_Written task:_ Your answer must be the records below, given again exactly, with no pictures in it.

_Material for the task:_
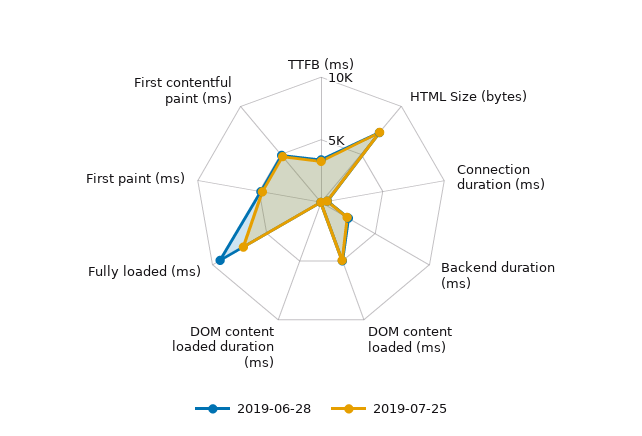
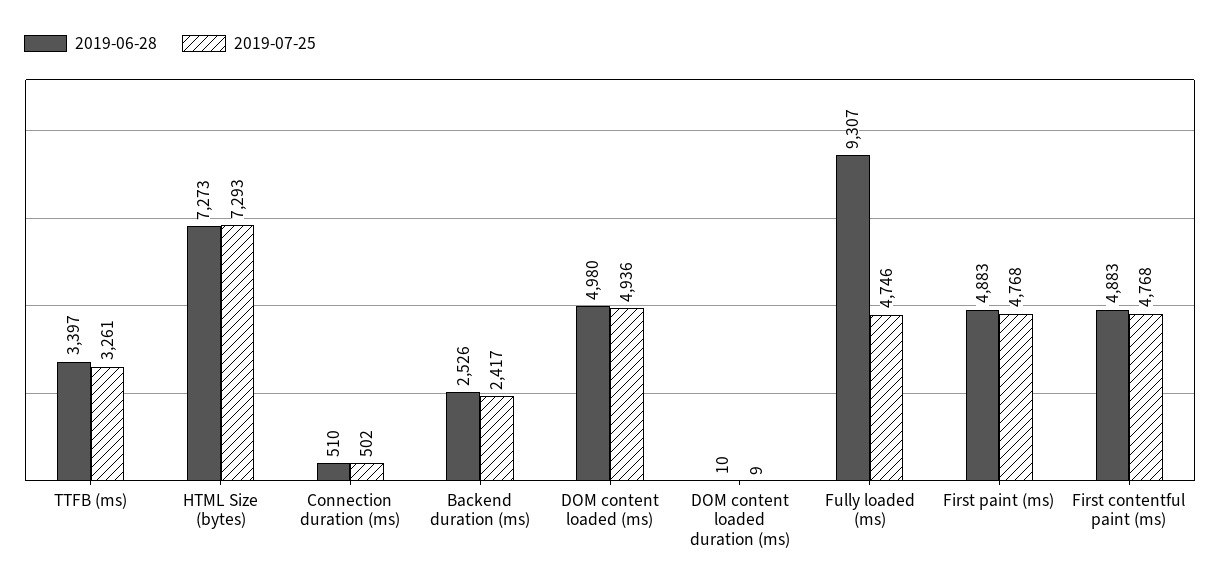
  {
    "2019-06-28": {
      "TTFB (ms)": 3397,
      "HTML Size (bytes)": 7273,
      "Connection duration (ms)": 510,
      "Backend duration (ms)": 2526,
      "DOM content loaded (ms)": 4980,
      "DOM content loaded duration (ms)": 10,
      "Fully loaded (ms)": 9307,
      "First paint (ms)": 4883,
      "First contentful paint (ms)": 4883
    },
    "2019-07-25": {
      "TTFB (ms)": 3261,
      "HTML Size (bytes)": 7293,
      "Connection duration (ms)": 502,
      "Backend duration (ms)": 2417,
      "DOM content loaded (ms)": 4936,
      "DOM content loaded duration (ms)": 9,
-     "Fully loaded (ms)": 7000,
+     "Fully loaded (ms)": 4746,
      "First paint (ms)": 4768,
      "First contentful paint (ms)": 4768
    }
  }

_Solution to the problem:_
  {
    "2019-06-28": {
      "TTFB (ms)": 3397,
      "HTML Size (bytes)": 7273,
      "Connection duration (ms)": 510,
      "Backend duration (ms)": 2526,
      "DOM content loaded (ms)": 4980,
      "DOM content loaded duration (ms)": 10,
      "Fully loaded (ms)": 9307,
      "First paint (ms)": 4883,
      "First contentful paint (ms)": 4883
    },
    "2019-07-25": {
      "TTFB (ms)": 3261,
      "HTML Size (bytes)": 7293,
      "Connection duration (ms)": 502,
      "Backend duration (ms)": 2417,
      "DOM content loaded (ms)": 4936,
      "DOM content loaded duration (ms)": 9,
-     "Fully loaded (ms)": 7000,
+     "Fully loaded (ms)": 4746,
      "First paint (ms)": 4768,
      "First contentful paint (ms)": 4768
    }
  }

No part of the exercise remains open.